Le Royaume de Dieu n’est pas un lieu. Un endroit inaccessible ou un pays lointain auquel nous aurions accès hypothétiquement un jour, peut-être même après notre mort. Le Royaume de Dieu évoqué par Jésus est une approche du monde.

Tout en vivant sur la même terre, en foulant du pied le même sol, en travaillant dans une même entreprise, en fréquentant une même école, etc. certains vivent dans le Royaume de Dieu et d’autres pas. Cela dépend de notre approche du monde. Subir les événements qui nous arrivent, ignorer les injustices, jouir de son simple plaisir, porter un regard blasé ou désabusé sur le monde qui nous entoure est une approche de la vie. Mais je crois que ce n’est pas cela, le Royaume de Dieu.

Le Royaume c’est:… Non! Le Royaume de Dieu, c’est comme ! …
… faire confiance qu’il peut faire émerger du beau et du grand même à partir de ce qui nous semblait sec et petit.
… oser s’émerveiller et rendre grâce pour ce qui est et ce qui vient.
… grandir et se laisser pousser au rythme qui est juste.
… accueillir dans son ombre celles et ceux qui en ont besoin.
… c’est aussi aller se réfugier à l’ombre des autres lorsque nous en avons besoin.

Le parole rapportée par le prophète Ésaïe nous rappelle avec justesse la dimension éphémère de la vie humaine. Après le printemps, la récolte des grains de moutarde, vient l’été. Sec. L’herbe sèche, brûle parfois sous la chaleur du soleil. Les fleurs se fanent. C’est nécessaire pour qu’elle puissent donner des fruits ou des graines.
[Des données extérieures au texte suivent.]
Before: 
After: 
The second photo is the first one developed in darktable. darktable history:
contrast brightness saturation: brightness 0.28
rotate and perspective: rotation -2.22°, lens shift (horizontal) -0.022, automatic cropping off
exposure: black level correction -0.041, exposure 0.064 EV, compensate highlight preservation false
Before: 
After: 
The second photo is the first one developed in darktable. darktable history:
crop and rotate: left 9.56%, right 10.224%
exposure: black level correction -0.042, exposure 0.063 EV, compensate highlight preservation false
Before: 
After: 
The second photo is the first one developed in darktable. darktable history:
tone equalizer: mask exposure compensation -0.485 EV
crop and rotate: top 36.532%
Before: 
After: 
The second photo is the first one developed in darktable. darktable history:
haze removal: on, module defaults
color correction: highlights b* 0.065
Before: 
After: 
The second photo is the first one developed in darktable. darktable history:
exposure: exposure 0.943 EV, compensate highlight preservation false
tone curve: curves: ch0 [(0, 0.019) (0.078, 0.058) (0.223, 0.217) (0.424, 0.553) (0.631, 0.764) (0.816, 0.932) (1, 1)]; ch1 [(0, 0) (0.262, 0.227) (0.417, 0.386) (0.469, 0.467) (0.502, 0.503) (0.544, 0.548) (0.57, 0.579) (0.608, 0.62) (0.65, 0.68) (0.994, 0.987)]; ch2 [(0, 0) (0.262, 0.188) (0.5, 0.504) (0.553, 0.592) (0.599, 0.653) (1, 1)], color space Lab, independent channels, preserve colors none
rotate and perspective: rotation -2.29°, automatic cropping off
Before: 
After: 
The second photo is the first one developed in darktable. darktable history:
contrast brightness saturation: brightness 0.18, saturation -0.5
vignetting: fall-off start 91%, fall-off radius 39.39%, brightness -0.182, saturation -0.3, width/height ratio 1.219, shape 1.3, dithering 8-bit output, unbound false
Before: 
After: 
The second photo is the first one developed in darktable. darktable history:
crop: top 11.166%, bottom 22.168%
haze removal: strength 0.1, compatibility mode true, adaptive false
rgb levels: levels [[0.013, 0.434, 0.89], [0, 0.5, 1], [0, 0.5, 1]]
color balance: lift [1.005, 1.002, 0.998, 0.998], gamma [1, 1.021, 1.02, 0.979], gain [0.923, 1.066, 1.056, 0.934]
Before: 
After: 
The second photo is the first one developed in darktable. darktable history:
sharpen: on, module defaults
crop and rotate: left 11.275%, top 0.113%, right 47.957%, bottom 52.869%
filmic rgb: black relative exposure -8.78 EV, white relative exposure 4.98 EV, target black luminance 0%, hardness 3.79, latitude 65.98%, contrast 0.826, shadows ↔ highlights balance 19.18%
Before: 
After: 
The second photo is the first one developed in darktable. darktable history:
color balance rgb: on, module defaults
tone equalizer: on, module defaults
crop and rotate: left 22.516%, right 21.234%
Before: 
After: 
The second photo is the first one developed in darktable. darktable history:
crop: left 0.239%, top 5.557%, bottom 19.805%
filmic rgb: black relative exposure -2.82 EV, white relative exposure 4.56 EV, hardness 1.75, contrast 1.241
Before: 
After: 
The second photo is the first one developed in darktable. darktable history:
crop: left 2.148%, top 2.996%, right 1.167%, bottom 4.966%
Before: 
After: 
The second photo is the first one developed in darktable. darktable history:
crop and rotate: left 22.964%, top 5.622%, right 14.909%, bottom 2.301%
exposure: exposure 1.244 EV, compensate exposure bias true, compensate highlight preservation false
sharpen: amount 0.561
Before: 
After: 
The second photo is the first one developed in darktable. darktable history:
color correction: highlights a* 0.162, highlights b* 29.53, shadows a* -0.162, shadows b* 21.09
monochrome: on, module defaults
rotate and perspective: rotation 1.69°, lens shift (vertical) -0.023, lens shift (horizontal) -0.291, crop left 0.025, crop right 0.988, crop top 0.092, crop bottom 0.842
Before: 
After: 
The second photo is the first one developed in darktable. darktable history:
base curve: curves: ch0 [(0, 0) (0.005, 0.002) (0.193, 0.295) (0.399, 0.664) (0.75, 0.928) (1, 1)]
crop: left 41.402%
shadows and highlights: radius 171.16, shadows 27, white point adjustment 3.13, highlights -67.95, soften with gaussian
Elles doivent mourir pour qu’autre chose naisse à la vie.

Rien n’est éternel, rien n’est immuable dit le prophète. Rien… sauf la Parole de Dieu. Elle seule traverse les temps et les lieux. Traverse aussi nos existences, nous précède et nous dépassera.

Vivons dès à présent dans le Royaume de Dieu.
Dans la confiance et l’émerveillement.
Avec sa parole et sa présence comme appui.